The Rice release was triggered by publication of a paper, a collaboration of the Tour lab and the Koreans. It appeared in the journal Surgical Neurology International.
Concluded the paper:
Four of the PEG-GNR treated rats died accidentally (drowning during a storm that filled the underground lab) subsequently to the SSEP study. The surviving rat is reported here versus controls treated with saline.
In this preliminary report, we show how the conductive GNR additive to PEG[ 8 10 ] appears to afford a quick recovery of neurophysiologic sensory transmission in the spinal cord versus none in controls. The behavioral recovery in the surviving rat was remarkable, versus none in the controls.
Wait a second. The study began with ten animals, five got the cowboy combo -- the scaffold and the sauce -- and five got a spinal slice and no treatment. Four of the treated animals drowned. This is not a long, drawn out study, so why wouldn’t the group just start over, treat another batch of five, and have a more reasonable baseline of data that might reveal an important pattern? But no, they went to press with one treated animal.
From Rice: more work to do.
Tour said Texas-PEG’s potential to help patients with spinal cord injuries is too promising to be minimized. “Our goal is to develop this as a way to address spinal cord injury. We think we’re on the right path,” he said.
“This is an exciting neurophysiological analysis following complete severance of a spinal cord,” Tour said. “It is not a behavioral or locomotive study of the subsequent repair. The tangential singular locomotive analysis here is an intriguing marker, but it is not in a statistically significant set of animals. The next phases of the study will highlight the locomotive and behavioral skills with statistical relevance to assess whether these qualities follow the favorable neurophysiology that we recorded here.”

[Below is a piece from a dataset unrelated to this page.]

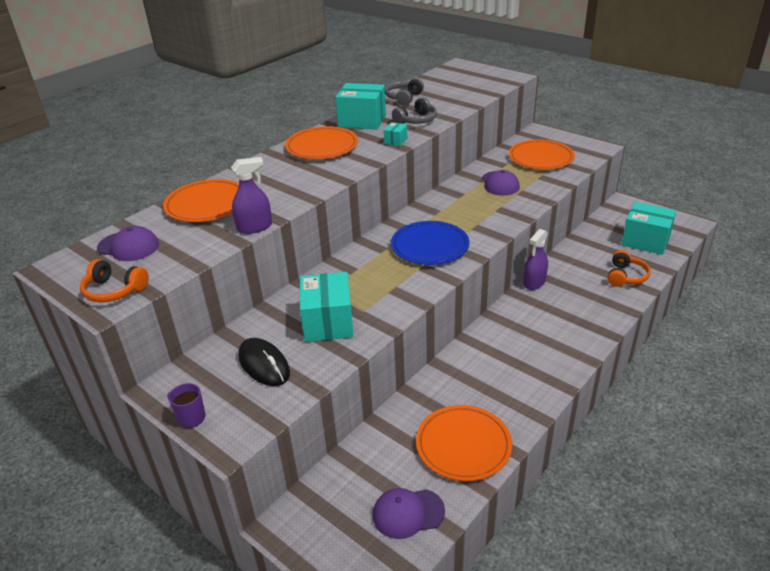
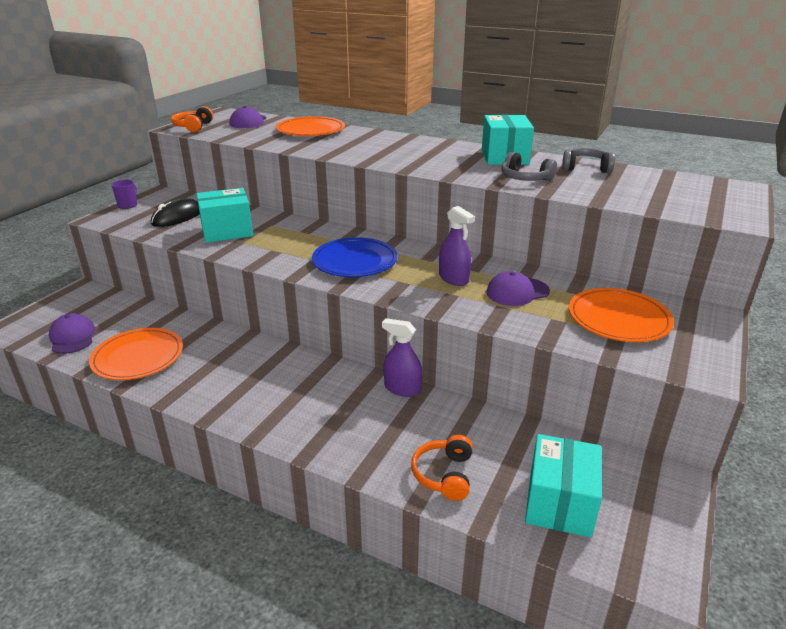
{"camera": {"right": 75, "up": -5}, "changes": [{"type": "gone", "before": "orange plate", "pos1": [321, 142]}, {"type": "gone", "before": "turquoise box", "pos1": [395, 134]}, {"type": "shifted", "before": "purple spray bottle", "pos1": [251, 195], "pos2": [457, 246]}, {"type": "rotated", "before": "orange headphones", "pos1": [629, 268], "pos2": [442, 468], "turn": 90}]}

Last week, in a separate commentary about the Rice/Korea study, Canavaro enthused about its significance toward his head swap goal.

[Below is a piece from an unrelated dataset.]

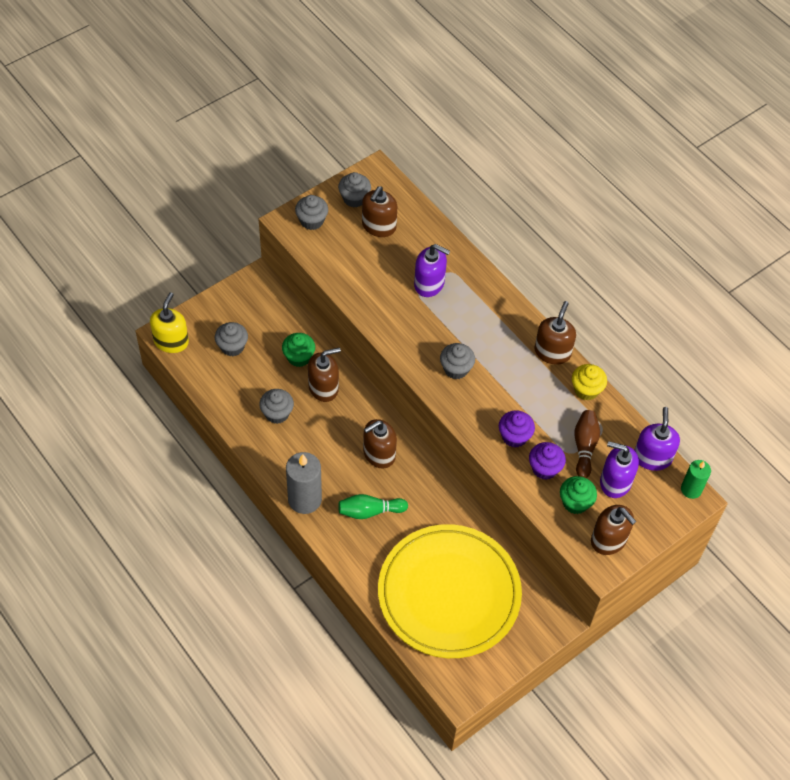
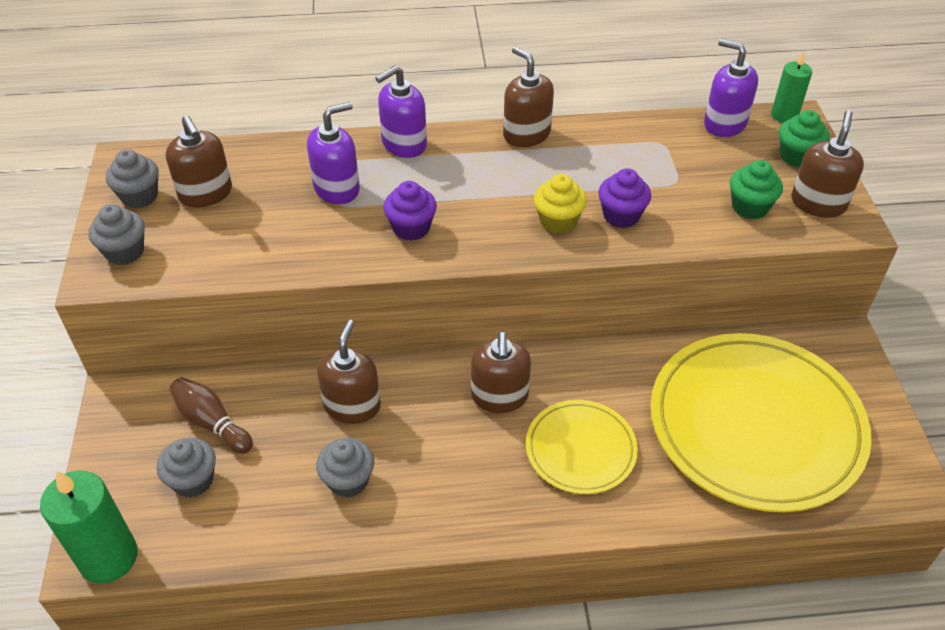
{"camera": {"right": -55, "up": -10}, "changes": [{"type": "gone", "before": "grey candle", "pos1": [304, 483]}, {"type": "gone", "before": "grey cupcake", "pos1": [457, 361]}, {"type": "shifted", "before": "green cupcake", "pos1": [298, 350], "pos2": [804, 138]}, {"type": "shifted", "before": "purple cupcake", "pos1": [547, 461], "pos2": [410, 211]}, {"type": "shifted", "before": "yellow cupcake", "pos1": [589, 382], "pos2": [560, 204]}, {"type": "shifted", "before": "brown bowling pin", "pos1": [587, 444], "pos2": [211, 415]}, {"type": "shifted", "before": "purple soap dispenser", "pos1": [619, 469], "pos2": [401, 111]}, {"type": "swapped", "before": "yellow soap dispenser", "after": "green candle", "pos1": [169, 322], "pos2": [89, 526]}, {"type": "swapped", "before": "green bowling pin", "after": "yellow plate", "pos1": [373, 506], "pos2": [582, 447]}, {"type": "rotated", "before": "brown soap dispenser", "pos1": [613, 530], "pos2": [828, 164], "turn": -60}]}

The initial results are indeed nothing short of miraculous. Somatosensory evoked potentials recovered to a good extent within 24 hours! Unfortunately, an accidental mishap led to the death of four of the five study animals. However, the sole survivor re-acquired almost normal motor behaviors. To put these results into perspective, rats treated with normal PEG recovered to a BBB score of 8 within 4 weeks, versus a BBB score of 19–20 within 2 weeks with TexasPEG!
Say, is he allowed to use exclamation points in a science journal? Canavero went on:
While of course these results are in need of duplication, there can be no doubt that this new batch of data confirm that a spinal cord, once severed, can be refused with useful behavioral recovery.
Footnote: The September issue of Atlantic Monthly has a full feature on Canavero and his project, “The Audacious Plan to Save This Man’s Life by Transplanting His Head.” The subhead: “What would happen if it actually works?” It’s a good read, including detail on Valery Spiridonov, the 31-year old Russian who is willing to have his head stitched to a new body. He has Werdnig-Hoffmann’s, a fatal motor neuron disease. Here’s a bit from the piece, written by Sam Kean:
Perhaps the biggest obstacle is repairing the spinal cord so that the patient’s brain can control the new body. Nerves outside the spinal cord can regrow, which explains why hand and face transplantees can learn to chew and smile and twiddle their thumbs again. Cells within the spinal cord don’t grow back, but chemicals such as peg can fuse cells, breaking open their membranes and forcing them to glom together into a larger, hybrid cell. When applied to the severed spinal-cord stumps of rodents and dogs, the amber fluid can fuse nerve cells above and below the injury and thereby reestablish communication, however imperfect, between the brain and the lower body.